Solution Explanation

This problem asks to find the number of unique substrings where each digit appears the same number of times. The solution uses a prefix sum array to efficiently count digit occurrences within substrings.

Approach

1. Prefix Sum: A 2D array presum of size (n+1) x 10 is created, where n is the length of the input string s. presum[i][j] stores the count of digit j in the substring s[0:i]. This allows for quick calculation of digit counts within any substring s[i:j] using presum[j+1][k] - presum[i][k].

2. check Function: This function determines if a substring s[i:j] satisfies the condition.
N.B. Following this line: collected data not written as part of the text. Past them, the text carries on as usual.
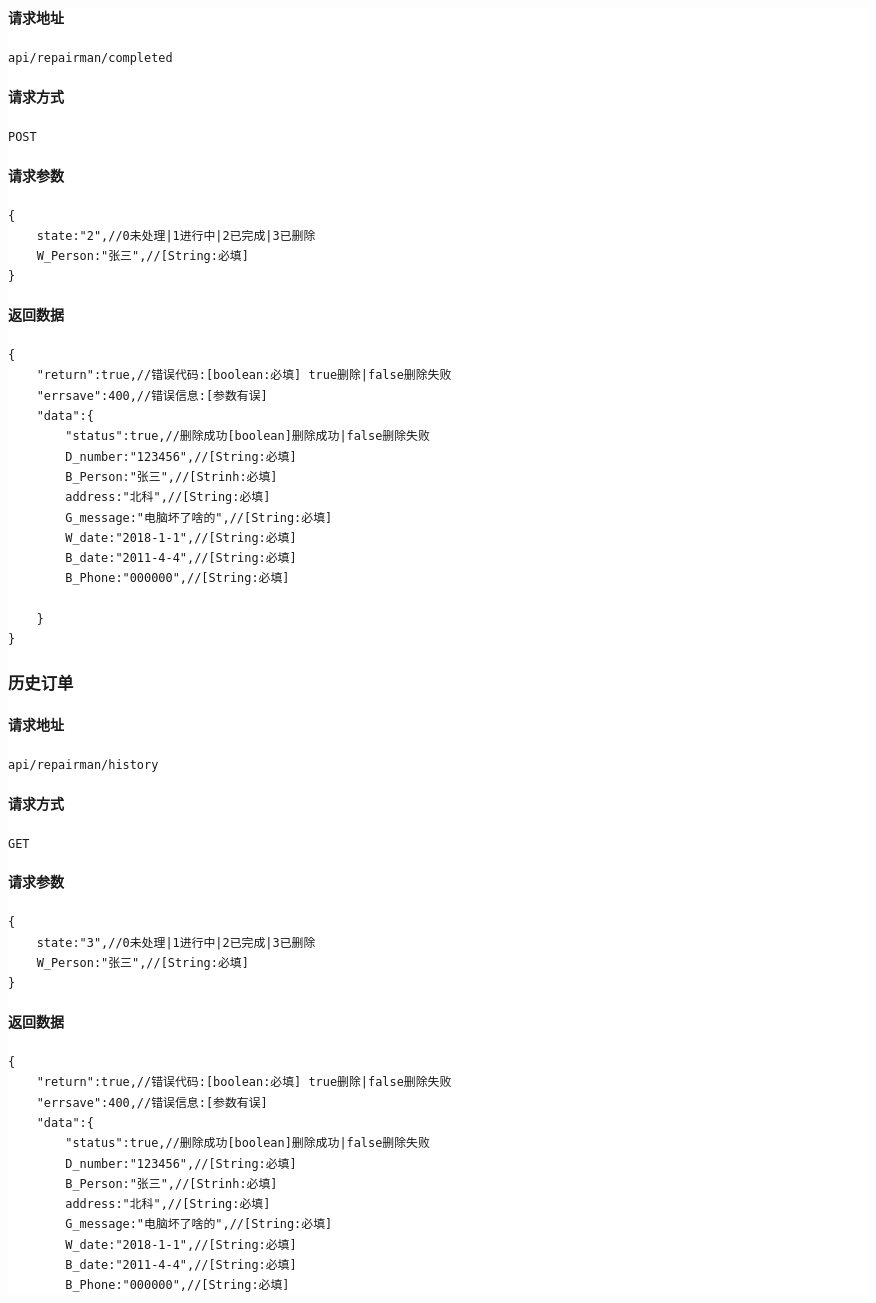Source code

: #### 请求地址
    api/repairman/completed

#### 请求方式
    POST
#### 请求参数
    {
        state:"2",//0未处理|1进行中|2已完成|3已删除    
        W_Person:"张三",//[String:必填]
    }
#### 返回数据
    {
        "return":true,//错误代码:[boolean:必填] true删除|false删除失败
        "errsave":400,//错误信息:[参数有误]
        "data":{
            "status":true,//删除成功[boolean]删除成功|false删除失败
            D_number:"123456",//[String:必填]
            B_Person:"张三",//[Strinh:必填]
            address:"北科",//[String:必填]
            G_message:"电脑坏了啥的",//[String:必填]
            W_date:"2018-1-1",//[String:必填]
            B_date:"2011-4-4",//[String:必填]
            B_Phone:"000000",//[String:必填]

        }
    }
### 历史订单

#### 请求地址
    api/repairman/history

#### 请求方式
    GET
#### 请求参数
    {
        state:"3",//0未处理|1进行中|2已完成|3已删除    
        W_Person:"张三",//[String:必填]
    }
#### 返回数据
    {
        "return":true,//错误代码:[boolean:必填] true删除|false删除失败
        "errsave":400,//错误信息:[参数有误]
        "data":{
            "status":true,//删除成功[boolean]删除成功|false删除失败
            D_number:"123456",//[String:必填]
            B_Person:"张三",//[Strinh:必填]
            address:"北科",//[String:必填]
            G_message:"电脑坏了啥的",//[String:必填]
            W_date:"2018-1-1",//[String:必填]
            B_date:"2011-4-4",//[String:必填]
            B_Phone:"000000",//[String:必填]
It iterates through digits 0-9. For each digit, it calculates its count in the substring using the prefix sum. If the count is greater than 0 and a different count has already been found, it means the digits don't have equal frequencies, and false is returned.

3. Iteration and Counting: The code iterates through all possible substrings of s. For each substring, it calls check to verify the equal frequency condition. If the condition is met, the substring is added to a set vis to ensure uniqueness. Finally, the size of vis (number of unique substrings) is returned.

Time Complexity Analysis

• Prefix Sum Calculation: The prefix sum array is calculated in O(n*10) time, which simplifies to O(n).
• Substring Check: The nested loops iterate through all possible substrings, taking O(n^2) time. Inside the loops, check function takes O(10) time which is O(1).
• Set Operations: Adding substrings to the set takes O(1) on average, and getting the set size takes O(1) time.

Therefore, the overall time complexity is dominated by the nested loops, resulting in O(n^2).

Space Complexity Analysis

• Prefix Sum Array: The presum array uses O(n*10) space, which is O(n).
• Set: The vis set stores unique substrings. In the worst case, it could store all substrings, resulting in O(n^2) space complexity.

Therefore, the overall space complexity is O(n^2) in the worst case.

Code Explanation (Python)

The Python code implements the approach directly. The check function is clearly defined, and the prefix sum array efficiently counts digit frequencies. The use of a set guarantees that only unique substrings are counted.

class Solution:
    def equalDigitFrequency(self, s: str) -> int:
        def check(i, j):
            v = set()
            for k in range(10):
                cnt = presum[j + 1][k] - presum[i][k]
                if cnt > 0:
                    v.add(cnt)
                if len(v) > 1:
                    return False
            return True
 
        n = len(s)
        presum = [[0] * 10 for _ in range(n + 1)]
        for i, c in enumerate(s):
            presum[i + 1][int(c)] += 1
            for j in range(10):
                presum[i + 1][j] += presum[i][j]
        vis = set(s[i : j + 1] for i in range(n) for j in range(i, n) if check(i, j))
        return len(vis)

The Java and Go codes follow the same logic and data structures, with minor syntactic differences. The time and space complexity analyses apply equally to all three languages.